Washington Post: We know how to fight Zika in Puerto Rico — but we aren’t giving women the tools to do it
Kristyn Brandi, fellow at the American Congress of Obstetricians and Gynecologists and family planning fellow at Boston Medical Center

“…[W]e absolutely cannot make any strides in the fight against Zika without funding for family planning services. … Providing reproductive health services to those in Zika-affected areas is vital to protecting women’s and children’s health. … We know that contraception and abortion access will prevent more children from being born with serious abnormalities — so why aren’t we giving women and their doctors the tools they need? First, information needs to be more available so that women can make informed decision[s] about their reproductive health care. … Contraception should become more readily accessible to all women, regardless of income. Also, abortion should not have the roadblocks it currently has … Our representatives should accept that the need for abortion care will increase as Zika spreads further into the mainland United States. We have a responsibility to all of our citizens to make it easier to access the full spectrum of care and accurate information so that women … have everything they need in the fight against this virus” (8/22).

The Hill: Zika funding held back by politics
Thomas Gellhaus, president of the American Congress of Obstetricians and Gynecologists, and Didi Saint Louis, assistant professor of obstetrics and gynecology at the Morehouse School of Medicine

“…If we’re serious about addressing the Zika threat, we must fully fund comprehensive reproductive health care — so that all at-risk women who would like to avoid or delay their pregnancy may do so. … We urge Congress to return to Washington to adequately fund a response to Zika. Without this crucial support for women’s health, attempts to combat Zika will simply fall short. Any attempt to restrict the ability of women to avoid or delay pregnancy will make stopping the spread of Zika that much harder. It’s time for lawmakers to start acting in the best interest of public health. Our country depends on it” (8/22).

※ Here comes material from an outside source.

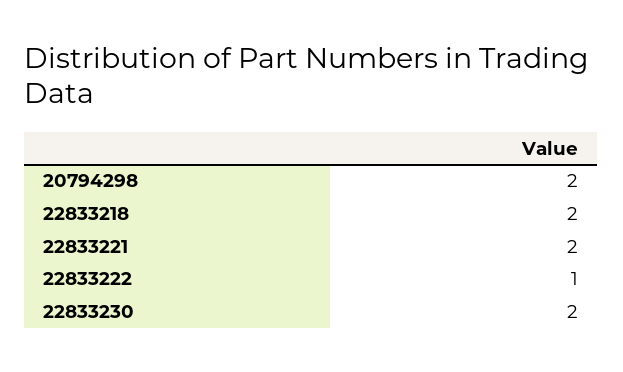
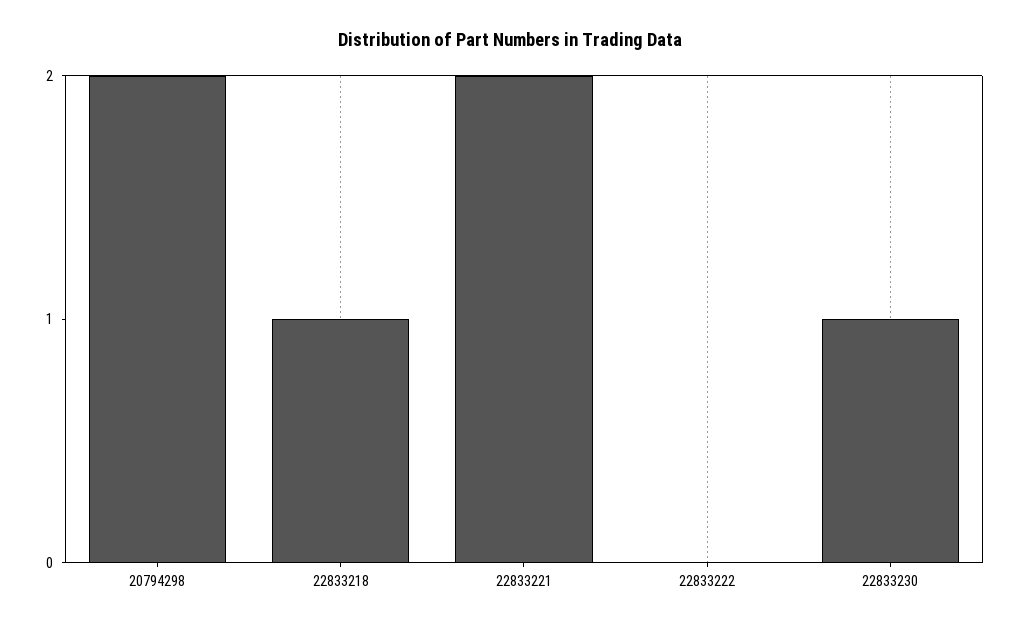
22833218: 2 -> 1
22833222: 1 -> 0
22833230: 2 -> 1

Wall Street Journal: The Zika Undercount and the Virus’s Growing Threat to Public Health
Ron Klain, external adviser to the Skoll Global Threats Fund

“…[M]ost women who have Zika do not have symptoms and so may not think about being tested; others become pregnant after being exposed and likewise may not focus on the need for testing. This means a high percentage of pregnant women exposed to Zika have not been tested, making the current confirmed case counts … almost certainly undercounts. … All of this speaks to the importance of mosquito control efforts and Zika vaccine research. … This growing threat to the public health, and its economic dimensions, are why bipartisan support is growing in Congress for a public health emergency fund to enable responses to future epidemics without having to wait for congressional action. But a fund to help address future public health crises will not address the Zika challenge we face now. … How much worse will this nightmare get before there is serious action to combat it?” (8/28).